Short exercise:
Output every line of the items below as a JSON list of strings, with one string per line and blank lines omitted.

Records from a data source:
━━━━

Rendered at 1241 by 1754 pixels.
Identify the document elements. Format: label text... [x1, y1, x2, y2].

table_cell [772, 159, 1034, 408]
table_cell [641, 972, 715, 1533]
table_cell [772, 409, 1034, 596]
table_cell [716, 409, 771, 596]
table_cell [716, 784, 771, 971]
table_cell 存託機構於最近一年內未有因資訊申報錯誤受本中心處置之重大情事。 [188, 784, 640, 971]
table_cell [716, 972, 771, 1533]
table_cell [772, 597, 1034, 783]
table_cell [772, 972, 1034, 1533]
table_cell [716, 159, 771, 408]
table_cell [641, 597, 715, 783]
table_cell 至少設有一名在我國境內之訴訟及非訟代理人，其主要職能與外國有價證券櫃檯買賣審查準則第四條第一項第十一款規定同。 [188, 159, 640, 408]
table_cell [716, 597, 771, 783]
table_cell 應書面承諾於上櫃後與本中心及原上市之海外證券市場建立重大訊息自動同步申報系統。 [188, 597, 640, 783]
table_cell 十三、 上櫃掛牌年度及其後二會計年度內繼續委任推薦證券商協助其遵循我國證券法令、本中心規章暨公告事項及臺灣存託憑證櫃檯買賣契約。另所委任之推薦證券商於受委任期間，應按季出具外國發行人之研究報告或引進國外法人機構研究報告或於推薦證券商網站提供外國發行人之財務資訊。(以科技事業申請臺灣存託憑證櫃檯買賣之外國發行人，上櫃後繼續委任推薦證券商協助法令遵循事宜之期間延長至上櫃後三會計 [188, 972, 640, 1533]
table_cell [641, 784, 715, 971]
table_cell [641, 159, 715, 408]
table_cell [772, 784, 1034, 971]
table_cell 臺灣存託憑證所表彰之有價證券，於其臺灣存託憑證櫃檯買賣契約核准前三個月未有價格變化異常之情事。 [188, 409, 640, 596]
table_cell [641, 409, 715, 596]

━━━━

Reply:
[
  "Rendered at 1241 by 1754 pixels.",
  "Identify the document elements. Format: label text... [x1, y1, x2, y2].",
  "table_cell [772, 159, 1034, 408]",
  "table_cell [641, 972, 715, 1533]",
  "table_cell [772, 409, 1034, 596]",
  "table_cell [716, 409, 771, 596]",
  "table_cell [716, 784, 771, 971]",
  "table_cell 存託機構於最近一年內未有因資訊申報錯誤受本中心處置之重大情事。 [188, 784, 640, 971]",
  "table_cell [716, 972, 771, 1533]",
  "table_cell [772, 597, 1034, 783]",
  "table_cell [772, 972, 1034, 1533]",
  "table_cell [716, 159, 771, 408]",
  "table_cell [641, 597, 715, 783]",
  "table_cell 至少設有一名在我國境內之訴訟及非訟代理人，其主要職能與外國有價證券櫃檯買賣審查準則第四條第一項第十一款規定同。 [188, 159, 640, 408]",
  "table_cell [716, 597, 771, 783]",
  "table_cell 應書面承諾於上櫃後與本中心及原上市之海外證券市場建立重大訊息自動同步申報系統。 [188, 597, 640, 783]",
  "table_cell 十三、 上櫃掛牌年度及其後二會計年度內繼續委任推薦證券商協助其遵循我國證券法令、本中心規章暨公告事項及臺灣存託憑證櫃檯買賣契約。另所委任之推薦證券商於受委任期間，應按季出具外國發行人之研究報告或引進國外法人機構研究報告或於推薦證券商網站提供外國發行人之財務資訊。(以科技事業申請臺灣存託憑證櫃檯買賣之外國發行人，上櫃後繼續委任推薦證券商協助法令遵循事宜之期間延長至上櫃後三會計 [188, 972, 640, 1533]",
  "table_cell [641, 784, 715, 971]",
  "table_cell [641, 159, 715, 408]",
  "table_cell [772, 784, 1034, 971]",
  "table_cell 臺灣存託憑證所表彰之有價證券，於其臺灣存託憑證櫃檯買賣契約核准前三個月未有價格變化異常之情事。 [188, 409, 640, 596]",
  "table_cell [641, 409, 715, 596]"
]